Each year, the University of South Florida Sarasota-Manatee hosts a variety of events that attract people to our campus from the communities we serve.

The venue might be an open community forum like the one we hosted a few weeks ago with political candidates from our region who were running for state and local offices. Other times, people come to our campus for educational workshops, for an evening lecture on an important social issue, for a day-long financial literacy seminar for investors, or to express their views about USF system-wide events like consolidation.

It is also common to see K-12 students participate in programs at USFSM that introduce them to college and inspire them to work toward earning a college degree.

As a student-centered, community-engaged institution, USFSM empowers students to lead lives of impact. We prepare our students to be productive members of the workforce, committed to the Sarasota-Manatee community — and beyond.

This past weekend, USFSM celebrated the 25th anniversary of Brunch on the Bay, our premier event, and we were reminded once again about the important partnerships we have with members of our community. We were also reminded once again how generous our community is in supporting scholarships for USFSM students.

This year, the event certainly was a “feel-good” affair. It was wonderful to welcome leaders from USF Tampa, including USF System President Judy Genshaft, who hasn’t missed the event in her 18 years of service and considers the brunch “one of the highlights of the year.” The USF Herd of Thunder Band, the USF cheerleaders and Rocky the Bull (taking selfies with everybody) added spirit that is uniquely characteristic of a university and contributed immeasurably to the energy of the event.
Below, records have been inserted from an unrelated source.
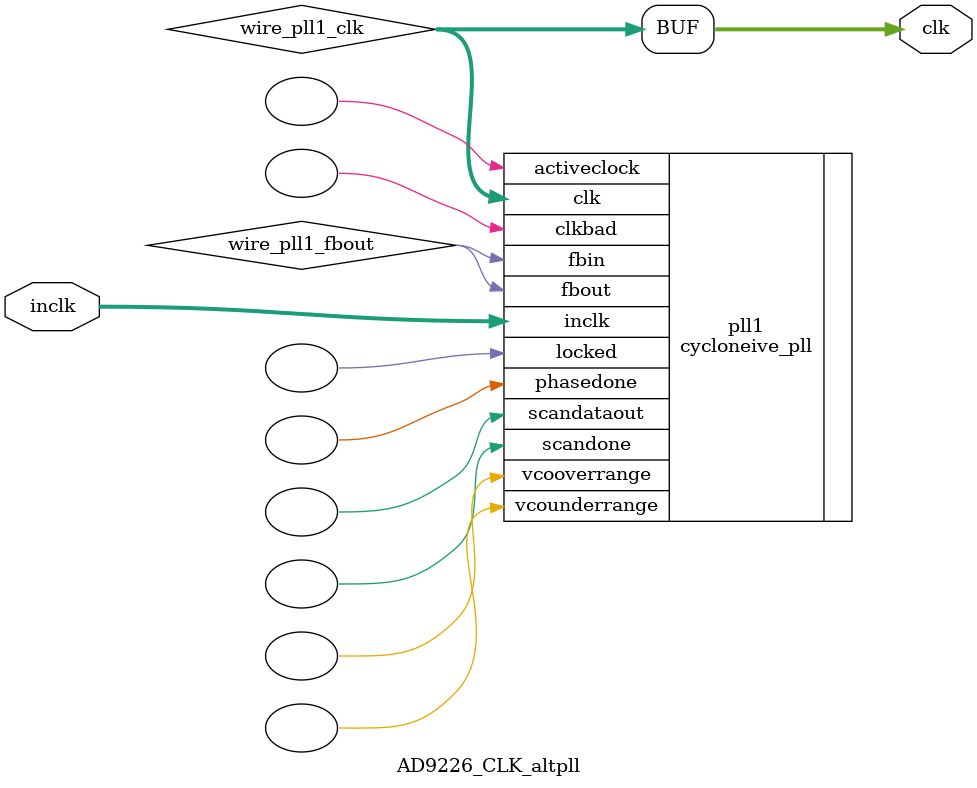
<source format=v>






//synthesis_resources = cycloneive_pll 1 
//synopsys translate_off
`timescale 1 ps / 1 ps
//synopsys translate_on
module  AD9226_CLK_altpll
	( 
	clk,
	inclk) /* synthesis synthesis_clearbox=1 */;
	output   [4:0]  clk;
	input   [1:0]  inclk;
`ifndef ALTERA_RESERVED_QIS
// synopsys translate_off
`endif
	tri0   [1:0]  inclk;
`ifndef ALTERA_RESERVED_QIS
// synopsys translate_on
`endif

	wire  [4:0]   wire_pll1_clk;
	wire  wire_pll1_fbout;

	cycloneive_pll   pll1
	( 
	.activeclock(),
	.clk(wire_pll1_clk),
	.clkbad(),
	.fbin(wire_pll1_fbout),
	.fbout(wire_pll1_fbout),
	.inclk(inclk),
	.locked(),
	.phasedone(),
	.scandataout(),
	.scandone(),
	.vcooverrange(),
	.vcounderrange()
	`ifndef FORMAL_VERIFICATION
	// synopsys translate_off
	`endif
	,
	.areset(1'b0),
	.clkswitch(1'b0),
	.configupdate(1'b0),
	.pfdena(1'b1),
	.phasecounterselect({3{1'b0}}),
	.phasestep(1'b0),
	.phaseupdown(1'b0),
	.scanclk(1'b0),
	.scanclkena(1'b1),
	.scandata(1'b0)
	`ifndef FORMAL_VERIFICATION
	// synopsys translate_on
	`endif
	);
	defparam
		pll1.bandwidth_type = "auto",
		pll1.clk0_divide_by = 10,
		pll1.clk0_duty_cycle = 50,
		pll1.clk0_multiply_by = 13,
		pll1.clk0_phase_shift = "0",
		pll1.clk1_divide_by = 5,
		pll1.clk1_duty_cycle = 50,
		pll1.clk1_multiply_by = 13,
		pll1.clk1_phase_shift = "0",
		pll1.compensate_clock = "clk0",
		pll1.inclk0_input_frequency = 20000,
		pll1.operation_mode = "normal",
		pll1.pll_type = "auto",
		pll1.lpm_type = "cycloneive_pll";
	assign
		clk = {wire_pll1_clk[4:0]};
endmodule //AD9226_CLK_altpll
//VALID FILE

</source>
You could just feel the sense of pride.

Since its humble beginnings in 1994, when a group of community supporters decided to organize an event to raise both awareness of the university and funds for student scholarships, Brunch on the Bay’s purpose has been to create the resources to provide educational opportunities for those who otherwise might not have them. The event is designed to accomplish a very clear and simple goal of funding scholarships — more than 1,700 during its 25 years of existence — but it also has become a wonderful social event filled with great food and fellowship, a place where friendships are formed and rekindled year after year.

Scholarships that have been funded by brunch attendees support students like featured speaker Kayla Collins, a criminology major who will become the first member of her family to earn a college degree when she walks across the stage at commencement in 2020. Scholarships made it possible for Francisco Loera to complete an unpaid student-teaching assignment last year; he is now a first-grade teacher at Palmetto Elementary. Scholarships are making a degree possible for James McKenzie, who lost his job in the economic downturn and was homeless when he enrolled at USFSM. McKenzie is on track to graduate with a degree in hospitality management in 2019.

Hundreds of other students, the majority of them local, have benefited from brunch scholarships because of the remarkable generosity of the Sarasota-Manatee community. Nearly $1.2 million in scholarships have been awarded and a scholarship endowment of $1.3 million continues to grow.

We are grateful for the incredible community support. It is impressive and powerful.

It is also humbling and deeply appreciated by students who will join our community as contributing members of society.

Thank you, Sarasota-Manatee!

 

Karen Holbrook is the regional chancellor of the University of South Florida Sarasota-Manatee.